Cancer does not just storm in your body; rather diet has a lot to do with it. It is not possible to eat 100 percent healthy foods all the time. At times we just want to eat some processed meal; other times we go partying and eat junky foods.

Cancer causing foods

Excess energy intake, leading eventually to obesity, is related to all major forms of cancer with exception of lung cancer. This is the main diet-cancer risk factor. These include cancer of the breast (especially in post menopausal women), pancreas, kidney, gall bladder, colon, endometrium and prostate gland.

The link probably occurs between adipose and the synthesis of the estrogen from other hormones in the blood. High concentrations of circulation estrogen in the blood are thought to promote cancer.

Excess insulin output resulting from an obese, insulin- resistant state is also implicated.

A long-standing excess energy intake also may promote cancer.

In one study, people with highest calorie intake had a 70 percent higher risk of getting colon cancer than the control group.

When laboratory animals are fed diets high in fat or total energy, they tend to experience more cancers especially in the colon and breast. The effect is most apparent when an agent is used to deliberately initiate the cancer process, and the laboratory animals then are fed a high-fat or energy-rich diet.

Fat and food energy are cancer causing foods which are not considered initiators of cancer, but rather promoters.

Although epidemiological evidence does link fat and certain forms of cancer, the evidence is not strong.

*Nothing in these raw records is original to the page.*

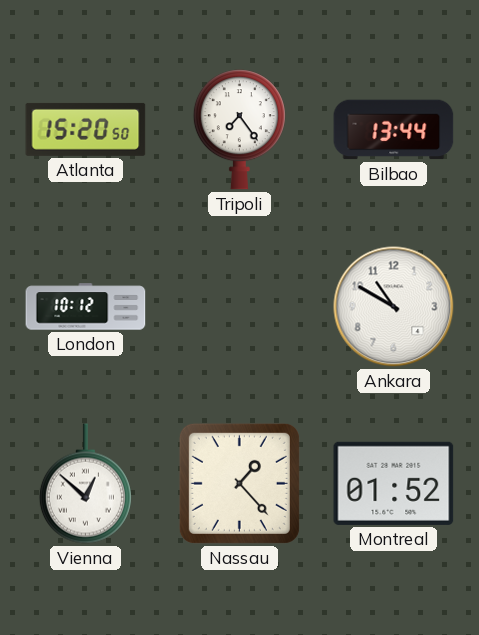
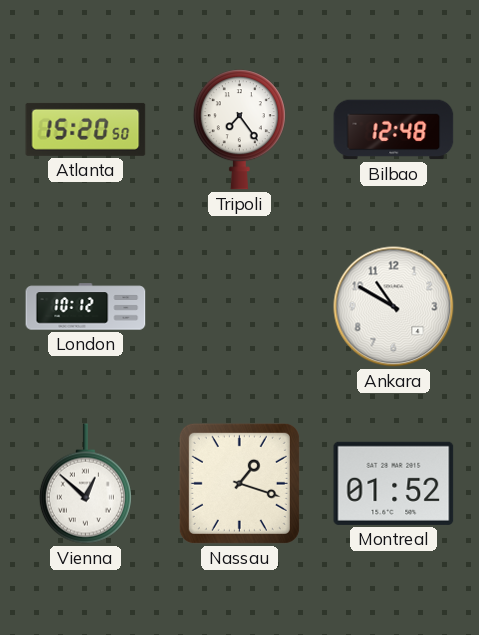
Bilbao: 13:44 -> 12:48
Nassau: 1:23 -> 1:18
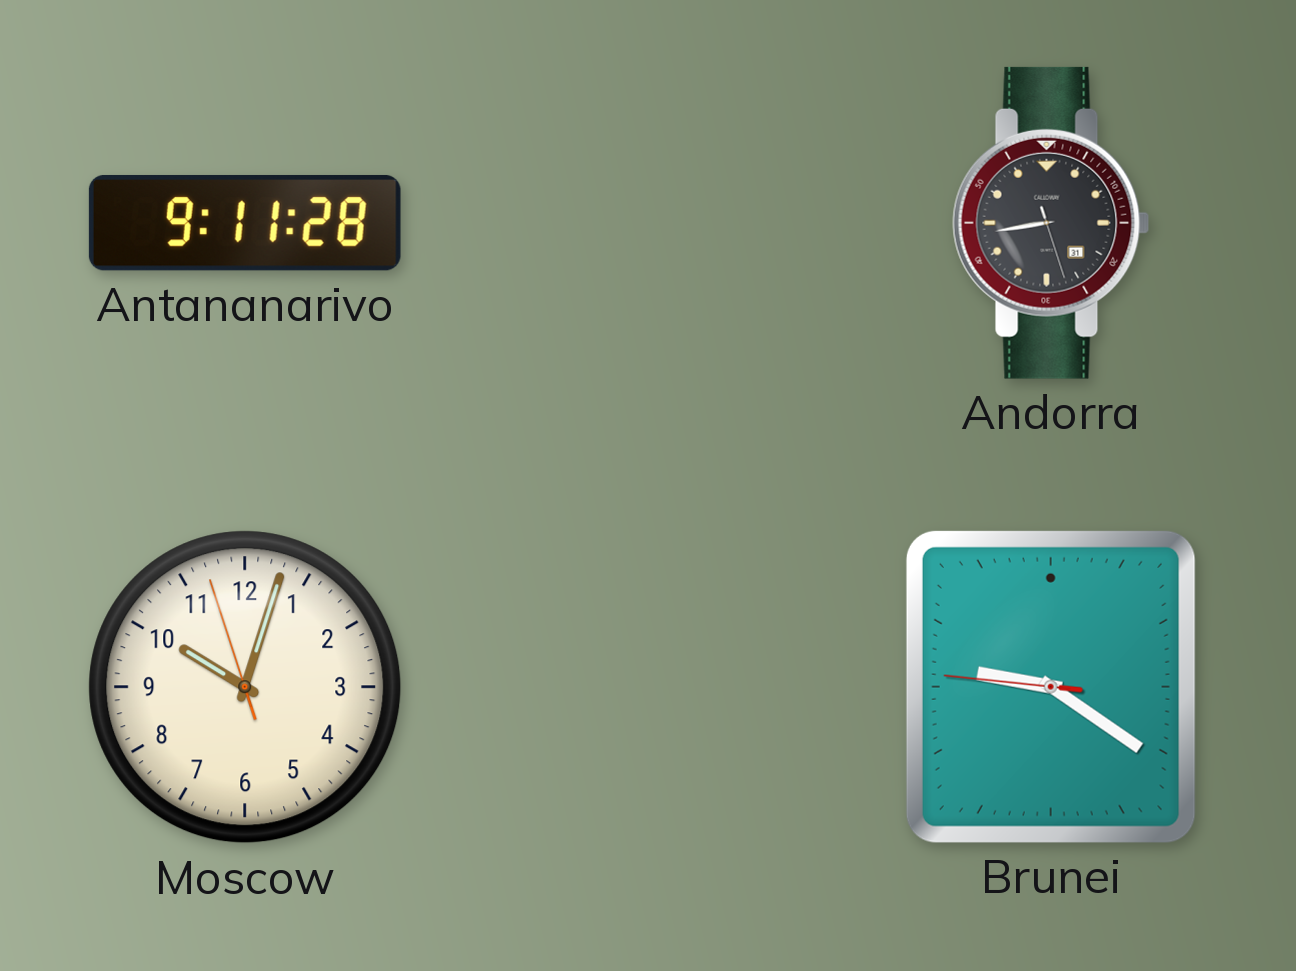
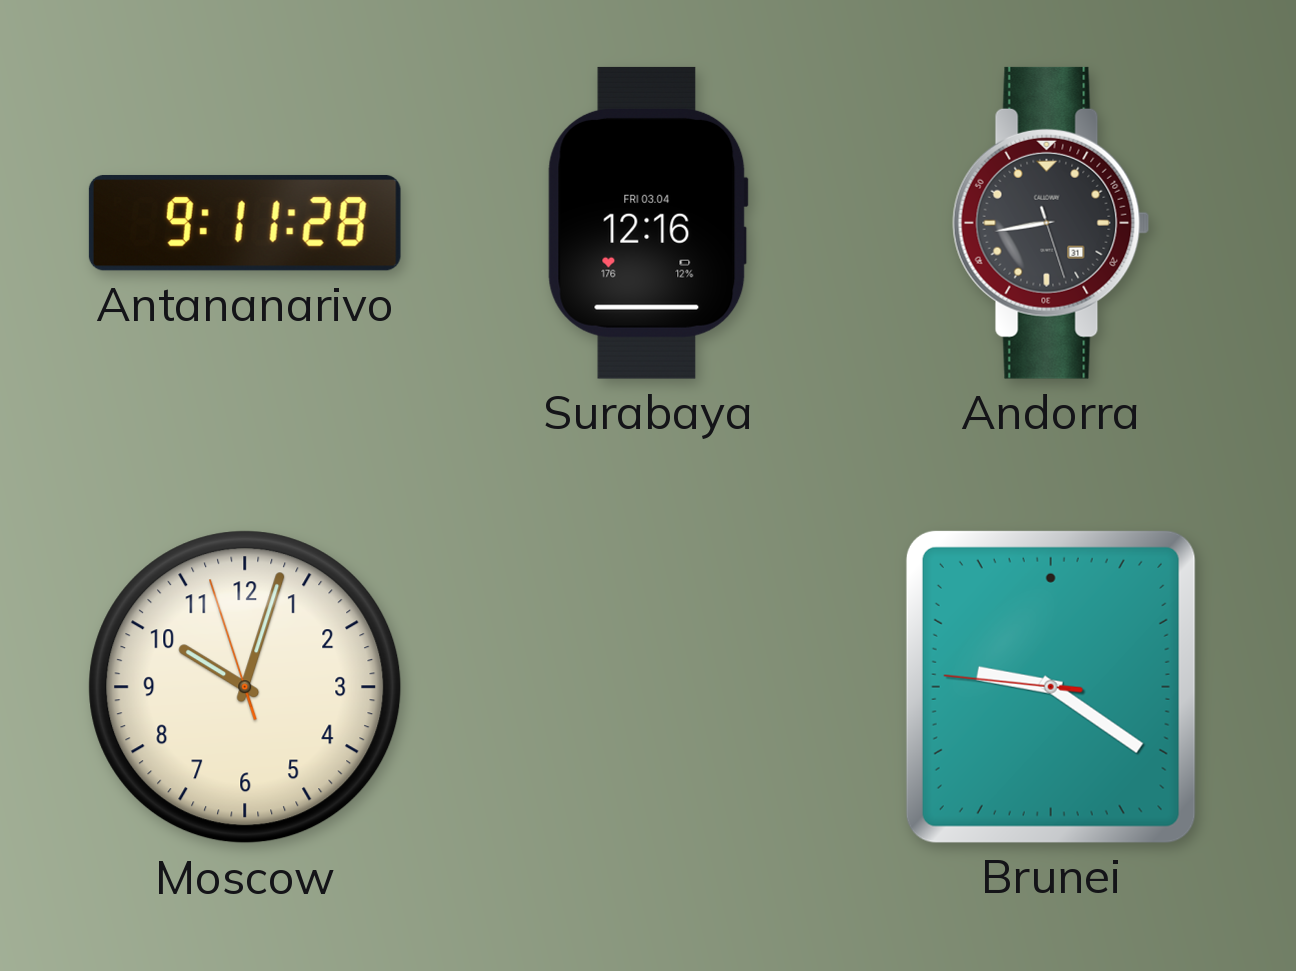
Surabaya: none -> 12:16
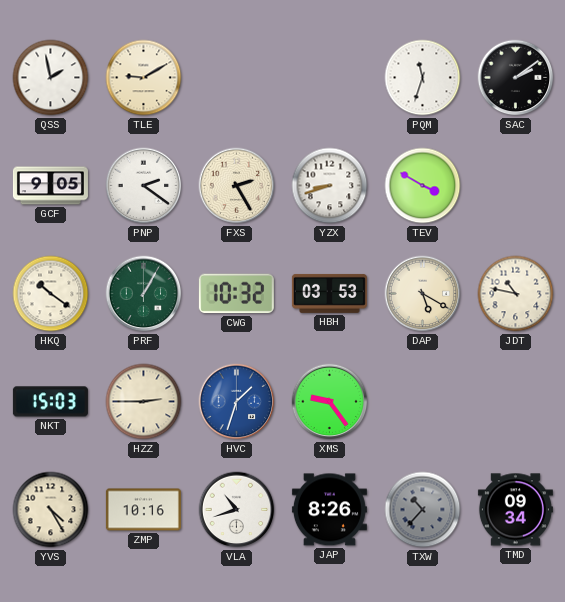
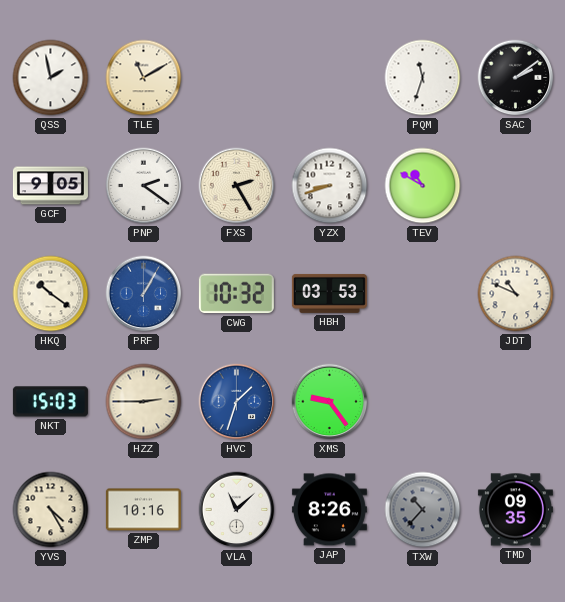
TLE: 9:10 -> 11:10
TEV: 3:50 -> 10:50
PRF dial: green -> blue
DAP: 5:20 -> none
JDT: 10:47 -> 10:49
VLA: 10:42 -> 11:08
TMD: 09:34 -> 09:35
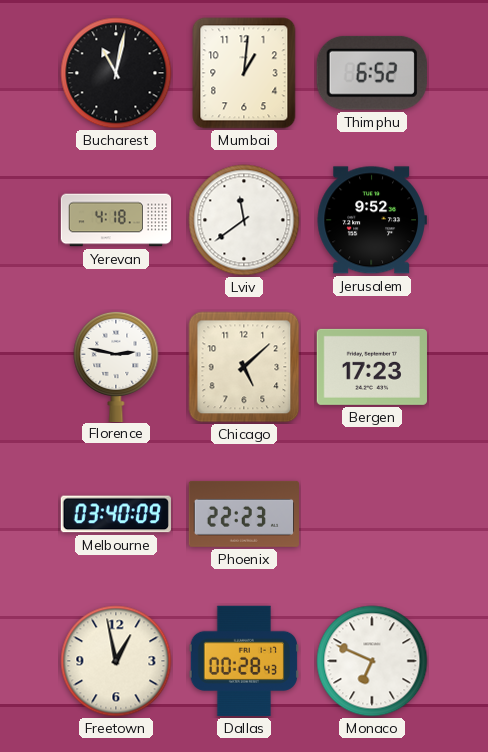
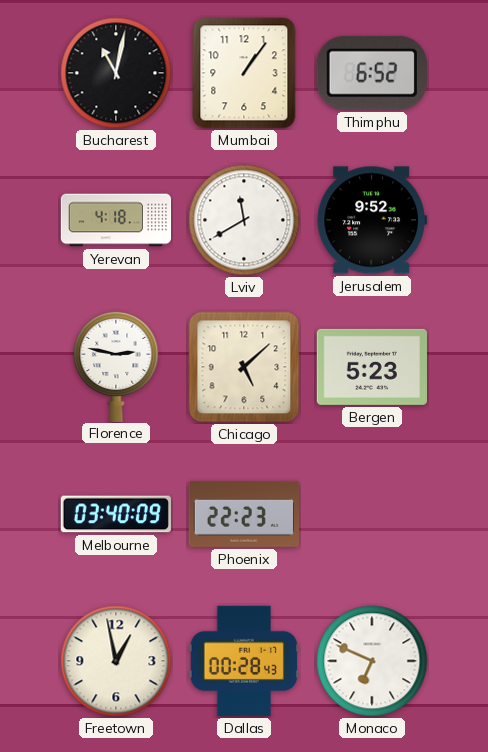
Mumbai: 1:01 -> 1:06
Lviv: 11:39 -> 11:40
Bergen: 17:23 -> 5:23
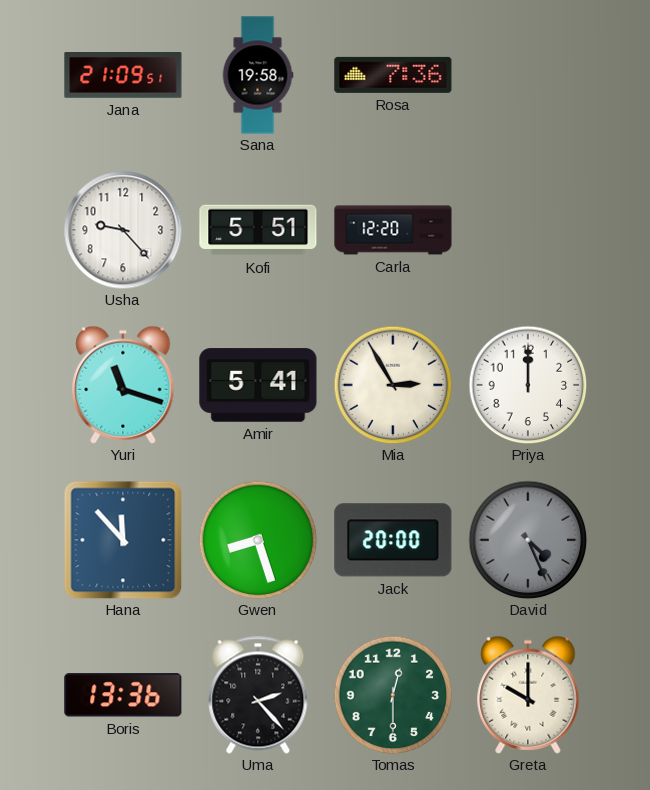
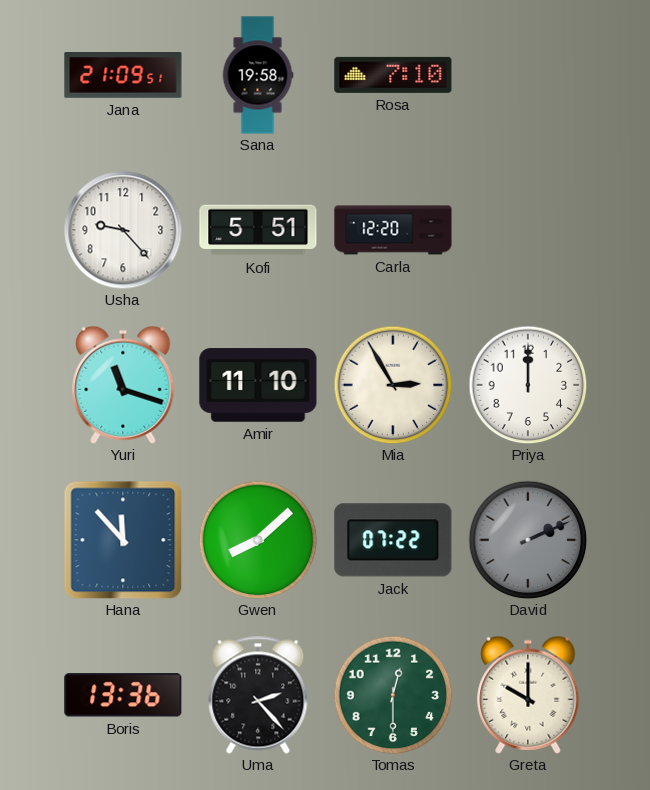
Rosa: 7:36 -> 7:10
Amir: 5:41 -> 11:10
Gwen: 8:27 -> 8:08
Jack: 20:00 -> 07:22
David: 4:26 -> 2:11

A strong link actually exists between cancer and total energy in the diet. Thus energy restriction is one of the most effective techniques for preventing cancer. But once cancer is present, energy restriction is no longer helpful.

List of Cancer Causing Foods

Constituent

Dietary source

Action

Excessive energy intake

All macronutrients can contribute

Excess fat mass; linked to increased synthesis of estrogen and other sex hormones, which in excess may themselves increase the risk of cancer; resulting excess insulin output from creation of an insulin-resistant state is also implicated.

Total fat

Meats- especially red meat, high-fat milk and milk products, vegetable oils

The strongest evidence is for excessive saturated and polyunsaturated fat intake. Saturated fat is linked to an increased risk of prostate cancer.

Alcohol

Beer, wine, liquor

Contributes to cancers of the throat, liver, bladder, breast, and colon (especially if the person does not consume enough folate); increased cell turnover and liver metabolism of carcinogens are the main mechanism.

Nitrites, nitrates

Cured meats, especially ham, bacon, and sausages

Under very high temperatures will bind to amino acid derivatives to form nitrosamines, potent carcinogens.

Multi-ring compounds: Aflatoxin

Formed when mold is present on peanuts and other grains

May alter DNA structure and inhibit its ability to properly respond to physiologic controls; aflatoxin linked to liver cancer.

Benzo(a)pyrene

Charcoal-broiled foods, especially meats

Benzo(a)pyrene linked to stomach and colon cancer. To limit this risk, trim fat from meat before cooking, cut barbecuing time by partially cooking meat (such as in a microwave oven), and don’t consume blackened parts.